Blogs, Academic, Community College, Public, Librarian 23 March 2026

The U.S. at 250: Connecting users to the founding’s authenticity

From primary sources to ebooks, multiformat library collections can help users move beyond the familiar story and into the lived record of the Revolution

As the United States approaches its 250th anniversary, library collections can be the key to connecting people with content that helps them understand the nation’s founding as more than myth or slogan, but as lived experience.

The Present Tense Of the Past

Often, the most effective entry point is not a summary, but a first encounter with the record itself — materials produced close to the events, in the language and forms people used at the time. Take Paul Revere’s sworn deposition from April 1775 included in ProQuest History Vault, part of ProQuest One History and ProQuest Digital Collections. This firsthand, handwritten account describes the night of April 18–19, 1775, when he rode to warn Samuel Adams and John Hancock that British troops were marching toward Lexington and Concord.

Primary sources anchor users in the present tense of the past. Dense with detail and unpolished in its immediacy, Revere’s testimony bears little resemblance to the tidy narratives that later emerged. Its spelling varies. The pacing is uneven. And that is precisely the point. When users encounter documents like this, history stops feeling settled and starts feeling real to the people who experienced the anxiety, the fear and the opportunity.

A Revolution Argued in Public

The Revolutionary era was noisy. Political ideas appeared in newspapers, pamphlets, broadsides and reprints — often side by side with military messaging and calls to civic action.

Selections from 1776 issues of The Hartford Courant make this vivid. Available in ProQuest Historical Newspapers: U.S. Metro Collection, the paper includes persuasive arguments aimed at sustaining resistance and civic responsibility, a newspaper printing of Thomas Paine’s Common Sense, and reprints of George Washington’s official military address show how persuasion and authority circulated together in print on the eve of independence. For users today, these pages illuminate a founding shaped by public debate as much as by formal proceedings.

Available in ProQuest Ebooks, Alfred F. Young’s Liberty Tree: Ordinary People and the American Revolution offers a compelling complement. Drawing on petitions, crowd actions and local records, Young shows how artisans, laborers, women and enslaved people shaped Revolutionary politics through everyday resistance and negotiation. The ebook pairs especially well with primary sources, helping users see how popular participation influenced outcomes.

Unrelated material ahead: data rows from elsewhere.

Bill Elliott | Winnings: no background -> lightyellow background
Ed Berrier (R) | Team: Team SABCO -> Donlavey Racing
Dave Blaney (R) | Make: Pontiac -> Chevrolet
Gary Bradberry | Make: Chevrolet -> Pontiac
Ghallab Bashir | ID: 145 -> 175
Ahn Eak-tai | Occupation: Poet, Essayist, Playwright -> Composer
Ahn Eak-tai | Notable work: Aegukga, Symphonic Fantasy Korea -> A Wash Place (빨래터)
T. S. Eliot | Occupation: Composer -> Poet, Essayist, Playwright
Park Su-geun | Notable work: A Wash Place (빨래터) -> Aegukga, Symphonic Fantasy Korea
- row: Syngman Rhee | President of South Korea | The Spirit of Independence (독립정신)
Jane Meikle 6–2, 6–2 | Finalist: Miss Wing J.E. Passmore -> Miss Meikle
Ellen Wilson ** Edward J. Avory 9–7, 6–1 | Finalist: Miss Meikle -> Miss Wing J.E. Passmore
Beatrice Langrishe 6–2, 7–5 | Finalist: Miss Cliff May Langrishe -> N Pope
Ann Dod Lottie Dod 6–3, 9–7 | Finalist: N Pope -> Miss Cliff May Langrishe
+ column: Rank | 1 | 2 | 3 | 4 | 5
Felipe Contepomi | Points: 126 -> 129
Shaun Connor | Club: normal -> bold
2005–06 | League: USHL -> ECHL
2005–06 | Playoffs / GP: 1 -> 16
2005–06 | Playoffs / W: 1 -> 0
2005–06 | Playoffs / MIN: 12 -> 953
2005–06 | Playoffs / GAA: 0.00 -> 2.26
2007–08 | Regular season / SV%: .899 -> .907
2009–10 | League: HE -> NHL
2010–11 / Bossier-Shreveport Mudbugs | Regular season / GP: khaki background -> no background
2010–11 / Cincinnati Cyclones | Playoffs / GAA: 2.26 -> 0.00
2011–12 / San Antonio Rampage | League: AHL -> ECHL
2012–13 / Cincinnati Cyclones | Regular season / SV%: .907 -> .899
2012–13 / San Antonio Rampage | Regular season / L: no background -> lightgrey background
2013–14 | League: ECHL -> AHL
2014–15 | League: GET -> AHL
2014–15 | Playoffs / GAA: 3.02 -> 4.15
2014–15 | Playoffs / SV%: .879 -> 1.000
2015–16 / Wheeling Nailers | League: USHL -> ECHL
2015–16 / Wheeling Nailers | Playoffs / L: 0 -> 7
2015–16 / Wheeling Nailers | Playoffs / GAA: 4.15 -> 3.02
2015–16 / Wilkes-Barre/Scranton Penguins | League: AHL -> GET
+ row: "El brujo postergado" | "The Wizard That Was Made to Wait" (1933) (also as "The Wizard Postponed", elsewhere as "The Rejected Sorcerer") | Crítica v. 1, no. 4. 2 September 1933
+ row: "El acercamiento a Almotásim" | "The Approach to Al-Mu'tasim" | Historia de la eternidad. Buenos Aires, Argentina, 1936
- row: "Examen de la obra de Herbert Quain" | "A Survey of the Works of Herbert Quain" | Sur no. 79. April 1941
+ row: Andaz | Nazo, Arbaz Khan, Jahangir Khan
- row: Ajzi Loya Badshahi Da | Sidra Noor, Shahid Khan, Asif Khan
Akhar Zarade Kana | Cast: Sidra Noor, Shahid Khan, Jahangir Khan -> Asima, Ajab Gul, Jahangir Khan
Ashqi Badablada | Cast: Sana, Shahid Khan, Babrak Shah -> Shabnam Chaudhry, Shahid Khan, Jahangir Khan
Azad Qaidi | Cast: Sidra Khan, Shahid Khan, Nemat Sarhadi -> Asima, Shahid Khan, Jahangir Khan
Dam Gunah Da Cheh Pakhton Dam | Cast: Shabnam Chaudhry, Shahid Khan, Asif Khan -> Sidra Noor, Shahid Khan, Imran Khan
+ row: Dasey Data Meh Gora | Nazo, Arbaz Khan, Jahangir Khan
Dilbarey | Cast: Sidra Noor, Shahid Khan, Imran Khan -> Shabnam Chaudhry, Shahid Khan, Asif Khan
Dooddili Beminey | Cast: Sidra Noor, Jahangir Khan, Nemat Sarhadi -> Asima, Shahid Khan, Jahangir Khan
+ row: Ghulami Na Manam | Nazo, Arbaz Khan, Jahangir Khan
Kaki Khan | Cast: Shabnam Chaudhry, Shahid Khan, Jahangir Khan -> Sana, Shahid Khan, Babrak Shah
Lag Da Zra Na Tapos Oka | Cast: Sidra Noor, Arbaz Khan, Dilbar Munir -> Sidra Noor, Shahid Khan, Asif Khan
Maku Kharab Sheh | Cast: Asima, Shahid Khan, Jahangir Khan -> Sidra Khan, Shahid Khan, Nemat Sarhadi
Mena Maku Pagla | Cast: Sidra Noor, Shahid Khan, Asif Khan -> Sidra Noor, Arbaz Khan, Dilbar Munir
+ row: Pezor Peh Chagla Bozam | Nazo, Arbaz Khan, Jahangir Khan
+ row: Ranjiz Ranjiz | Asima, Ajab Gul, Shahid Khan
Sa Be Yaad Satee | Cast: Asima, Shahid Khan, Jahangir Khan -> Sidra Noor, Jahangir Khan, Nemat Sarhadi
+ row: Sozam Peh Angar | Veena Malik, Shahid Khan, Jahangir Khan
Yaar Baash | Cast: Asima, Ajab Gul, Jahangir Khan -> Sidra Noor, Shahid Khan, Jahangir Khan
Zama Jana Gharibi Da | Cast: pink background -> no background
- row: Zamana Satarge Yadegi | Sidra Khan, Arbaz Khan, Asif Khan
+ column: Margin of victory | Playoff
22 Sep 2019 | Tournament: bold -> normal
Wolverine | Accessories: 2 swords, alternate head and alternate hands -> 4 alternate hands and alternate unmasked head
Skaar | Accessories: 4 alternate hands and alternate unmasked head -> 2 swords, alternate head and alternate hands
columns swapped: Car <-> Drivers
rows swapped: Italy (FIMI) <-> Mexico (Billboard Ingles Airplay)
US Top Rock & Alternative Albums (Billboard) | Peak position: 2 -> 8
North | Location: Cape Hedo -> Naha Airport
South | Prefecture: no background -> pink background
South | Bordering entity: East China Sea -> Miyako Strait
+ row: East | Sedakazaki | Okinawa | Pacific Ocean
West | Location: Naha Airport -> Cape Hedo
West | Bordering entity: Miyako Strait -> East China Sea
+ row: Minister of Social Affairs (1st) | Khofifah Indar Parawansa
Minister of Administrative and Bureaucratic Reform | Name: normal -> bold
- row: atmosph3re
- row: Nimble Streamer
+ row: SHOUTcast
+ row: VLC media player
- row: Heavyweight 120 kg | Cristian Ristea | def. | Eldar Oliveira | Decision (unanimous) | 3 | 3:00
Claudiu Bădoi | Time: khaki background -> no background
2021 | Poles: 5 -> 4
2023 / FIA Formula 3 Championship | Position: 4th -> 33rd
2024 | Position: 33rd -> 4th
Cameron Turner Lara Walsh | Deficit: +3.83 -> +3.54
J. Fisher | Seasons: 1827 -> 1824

From Declaration to Governance

July 4, 1776 often stands alone in public memory, but library collections allow users to trace what followed: the long work of transforming revolutionary ideals into governing structures.

Foundational government records are a strong bridge here. The Declaration of Independence, adopted by the Continental Congress in July 1776, formally articulated the break from Britain and laid out political principles used to justify it — natural rights, popular sovereignty and the legitimacy of resistance to tyranny. Later records such as the Annals of Congress, part of ProQuest U.S. Congressional Collection, capture early debates as lawmakers worked to transform independence into a functioning constitutional government, offering insight into how authority was defined through deliberation and lawmaking.

With the help of interfaces carefully developed by the UX team at ProQuest, users move intuitively through these materials, linking documents, debates and interpretations. As a result, they can understand the founding more authentically – a process that was iterative, contested and often uncertain.

Hearing and Seeing the Revolution

Music, ballads and spoken-word recordings related to the American Revolution offer another way in. A curated audio playlist of Revolutionary-era recordings, available in Music Online: Listening, ProQuest One Performing Arts, part of ProQuest Digital Collections, highlights how ideas circulated beyond official documents and formal debate, giving users a complementary lens on political expression and public memory.

Video can be a showpiece, too — especially for users who want a narrative thread that still honors depth of content. A standout example is The American Revolution: A Film by Ken Burns, Sarah Botstein & David Schmidt, a six-part documentary series that examines the Revolution through multiple perspectives, from the colonial crisis through independence and the war’s aftermath. Importantly for libraries, it’s available within Academic Video Online, making it an excellent anchor for assignments, screenings, discussion series or guided viewing paired with primary sources.

A Living Collection For a Living Anniversary

As the U.S. Semi-quincentennial approaches, libraries have a unique opportunity to commemorate the founding by fostering deeper engagement with its ideas, debates and consequences. The materials are already there: handwritten testimony, political argument, music, debate, reassessment and reinterpretation. What matters is how libraries connect these sources, contextualize them and guide users through the nuance they reveal.

For librarians looking for a practical starting place, the America at 250 Resource Guide brings many of these materials together in one place — spanning primary sources, historical newspapers, government records, multimedia and scholarly context across ProQuest collections. It’s designed to make it easier to quickly identify and showcase compelling content for teaching, research and community engagement.